WORK REQUIRED – Rescale only the lines starting with the one that contains "right ankle: (221, 217, 8)" and going on through the one that contains "left hip: (323, 155, 3)". Copy those lines again, multiplying each keypoint's x, y and depth values by 0.2 and rounding to whole numbers with halves going up, and keep the "Person at" box lines unchanged.

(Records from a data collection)
• • • • • • •

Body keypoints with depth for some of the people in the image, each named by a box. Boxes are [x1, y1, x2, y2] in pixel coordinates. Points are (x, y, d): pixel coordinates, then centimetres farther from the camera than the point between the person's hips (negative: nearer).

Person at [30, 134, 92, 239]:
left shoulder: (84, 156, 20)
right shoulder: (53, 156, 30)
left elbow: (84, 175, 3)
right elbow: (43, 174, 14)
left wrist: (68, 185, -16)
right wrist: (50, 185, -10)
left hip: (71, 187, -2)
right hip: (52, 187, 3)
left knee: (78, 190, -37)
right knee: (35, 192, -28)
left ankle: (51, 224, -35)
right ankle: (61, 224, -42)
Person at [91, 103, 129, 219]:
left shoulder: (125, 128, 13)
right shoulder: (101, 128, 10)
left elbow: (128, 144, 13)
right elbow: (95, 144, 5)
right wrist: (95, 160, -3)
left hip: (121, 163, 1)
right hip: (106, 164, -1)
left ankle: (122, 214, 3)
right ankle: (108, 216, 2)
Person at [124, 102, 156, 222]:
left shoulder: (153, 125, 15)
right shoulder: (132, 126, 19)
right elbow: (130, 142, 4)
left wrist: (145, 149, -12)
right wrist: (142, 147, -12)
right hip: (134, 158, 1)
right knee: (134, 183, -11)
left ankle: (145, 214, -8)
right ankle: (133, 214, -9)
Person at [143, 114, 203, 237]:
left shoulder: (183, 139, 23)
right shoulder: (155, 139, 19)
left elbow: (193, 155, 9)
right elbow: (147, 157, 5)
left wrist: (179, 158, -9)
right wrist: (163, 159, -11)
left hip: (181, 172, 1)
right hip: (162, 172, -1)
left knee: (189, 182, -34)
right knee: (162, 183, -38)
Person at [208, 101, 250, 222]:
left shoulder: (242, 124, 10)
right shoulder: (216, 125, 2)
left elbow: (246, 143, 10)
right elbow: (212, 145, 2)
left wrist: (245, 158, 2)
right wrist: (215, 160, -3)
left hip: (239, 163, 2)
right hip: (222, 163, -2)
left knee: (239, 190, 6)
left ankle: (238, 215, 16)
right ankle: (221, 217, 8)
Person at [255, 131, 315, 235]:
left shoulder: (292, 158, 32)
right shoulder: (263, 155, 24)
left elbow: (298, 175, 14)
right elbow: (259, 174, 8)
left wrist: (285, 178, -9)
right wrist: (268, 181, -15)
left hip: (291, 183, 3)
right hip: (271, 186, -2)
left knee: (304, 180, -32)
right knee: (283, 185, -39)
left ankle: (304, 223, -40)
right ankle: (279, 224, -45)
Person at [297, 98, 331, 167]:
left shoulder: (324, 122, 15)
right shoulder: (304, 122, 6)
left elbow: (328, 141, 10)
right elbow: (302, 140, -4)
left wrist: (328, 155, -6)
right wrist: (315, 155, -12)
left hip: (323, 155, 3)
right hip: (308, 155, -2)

• • • • • • •

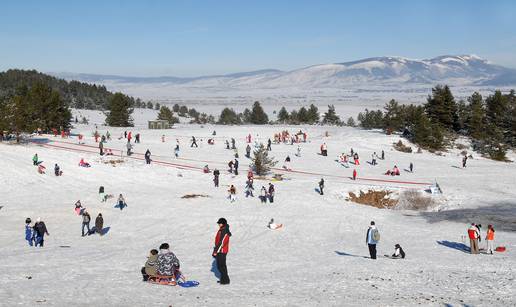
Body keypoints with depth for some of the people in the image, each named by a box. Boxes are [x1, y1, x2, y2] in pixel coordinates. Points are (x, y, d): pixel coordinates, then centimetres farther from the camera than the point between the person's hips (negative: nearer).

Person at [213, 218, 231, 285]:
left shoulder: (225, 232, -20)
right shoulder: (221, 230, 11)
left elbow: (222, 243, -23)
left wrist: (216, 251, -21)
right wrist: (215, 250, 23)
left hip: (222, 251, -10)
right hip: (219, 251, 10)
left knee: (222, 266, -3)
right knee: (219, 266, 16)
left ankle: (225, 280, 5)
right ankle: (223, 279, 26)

• • • • • • •

TASK RESPONSE –
right ankle: (44, 43, 2)
Person at [255, 131, 315, 235]:
left shoulder: (58, 32, 6)
right shoulder: (53, 31, 5)
left elbow: (60, 35, 3)
right elbow: (52, 35, 2)
left wrist: (57, 36, -2)
right wrist: (54, 36, -3)
left hip: (58, 37, 1)
right hip: (54, 37, 0)
left knee: (61, 36, -6)
right knee: (57, 37, -8)
left ankle: (61, 45, -8)
right ankle: (56, 45, -9)
Person at [297, 98, 331, 167]:
left shoulder: (65, 24, 3)
right shoulder: (61, 24, 1)
left elbow: (66, 28, 2)
right elbow: (60, 28, -1)
left wrist: (66, 31, -1)
right wrist: (63, 31, -2)
left hip: (65, 31, 1)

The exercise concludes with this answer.